At NYU Langone Health, chief hospital epidemiologist Dr. Michael Phillips that a growing number of seniors are being hospitalized with COVID-19. But the biggest increase he sees is in the emergency department, “which is very, very busy” with COVID-19, as well as flu patients.
Dr. Wesley Long, a pathologist at Houston Methodist in Texas, said his hospital has also seen an increase in COVID-19 admissions in recent weeks — and many of the patients are seniors with other health conditions. Some are admitted for various illnesses and test positive for COVID-19 in the hospital. The good news? “We haven’t seen an increase in ICU admissions,” he said.
The novel booster-injection combination, which targets both omicron and the original coronavirus, offers protection against one of the main omicron variants driving cases up lately: BQ.1.1, which is especially adept at escaping immunity.
“But our booster rates among seniors are pitifully low,” Topol said, with only about a third getting the shot.
Long said healthcare providers at Houston Methodist are promoting the booster “every chance we get.” But they don’t administer it to people hospitalized with COVID-19, who are generally told to wait three months after becoming infected to get it.
Phillips also urges people to get their boosters, especially if they’re at risk for serious illness or plan to spend time with someone who is. He said they’re seeing a lot more hospitalizations among people who haven’t been vaccinated.
Deaths, such as hospitalizations, are now on the rise.
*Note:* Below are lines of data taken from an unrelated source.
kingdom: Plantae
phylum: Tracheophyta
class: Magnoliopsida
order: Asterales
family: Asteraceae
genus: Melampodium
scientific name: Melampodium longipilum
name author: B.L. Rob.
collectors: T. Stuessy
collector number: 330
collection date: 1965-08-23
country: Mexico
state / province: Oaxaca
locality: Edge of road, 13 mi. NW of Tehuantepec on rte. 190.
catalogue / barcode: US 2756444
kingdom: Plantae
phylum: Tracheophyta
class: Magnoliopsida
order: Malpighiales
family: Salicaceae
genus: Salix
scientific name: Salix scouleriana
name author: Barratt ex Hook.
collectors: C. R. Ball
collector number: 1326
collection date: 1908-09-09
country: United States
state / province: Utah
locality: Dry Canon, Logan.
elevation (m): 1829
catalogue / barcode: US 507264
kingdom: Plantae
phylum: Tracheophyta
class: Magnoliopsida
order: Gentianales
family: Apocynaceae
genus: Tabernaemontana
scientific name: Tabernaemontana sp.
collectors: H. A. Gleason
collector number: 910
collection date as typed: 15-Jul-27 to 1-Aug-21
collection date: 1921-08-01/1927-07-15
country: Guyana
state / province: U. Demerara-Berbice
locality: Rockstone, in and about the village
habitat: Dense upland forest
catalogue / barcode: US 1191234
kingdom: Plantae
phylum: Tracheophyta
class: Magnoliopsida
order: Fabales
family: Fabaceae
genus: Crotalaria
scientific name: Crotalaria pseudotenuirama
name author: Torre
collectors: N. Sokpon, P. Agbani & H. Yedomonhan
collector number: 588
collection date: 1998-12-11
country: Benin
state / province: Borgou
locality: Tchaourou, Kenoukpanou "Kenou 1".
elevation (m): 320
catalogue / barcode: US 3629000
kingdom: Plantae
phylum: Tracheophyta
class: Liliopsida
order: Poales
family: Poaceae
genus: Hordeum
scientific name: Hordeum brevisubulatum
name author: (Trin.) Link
The ultimate concern is that more seniors will die. Last spring and summer, mortality rates generally fell as more people gained protection from vaccination and previous infection. But the share of COVID-19-related deaths among the oldest elderly — adults aged 85 and over, who make up 2% of the population — grew to 40%.
Over the course of the pandemic, 1 in 5 COVID-19 deaths have been among those in a long-term care facility.
Dr. Walid Michelen, chief medical officer of seven nonprofit nursing homes operated by the Archdiocese of New York, said Americans should continue to take the pandemic seriously.
“It’s not going away. It’s here to stay,” he said. “We are getting a new variant, and who knows how aggressive that variant will be? That keeps me up at night.”
Associated Press writer Nicky Forster contributed from New York.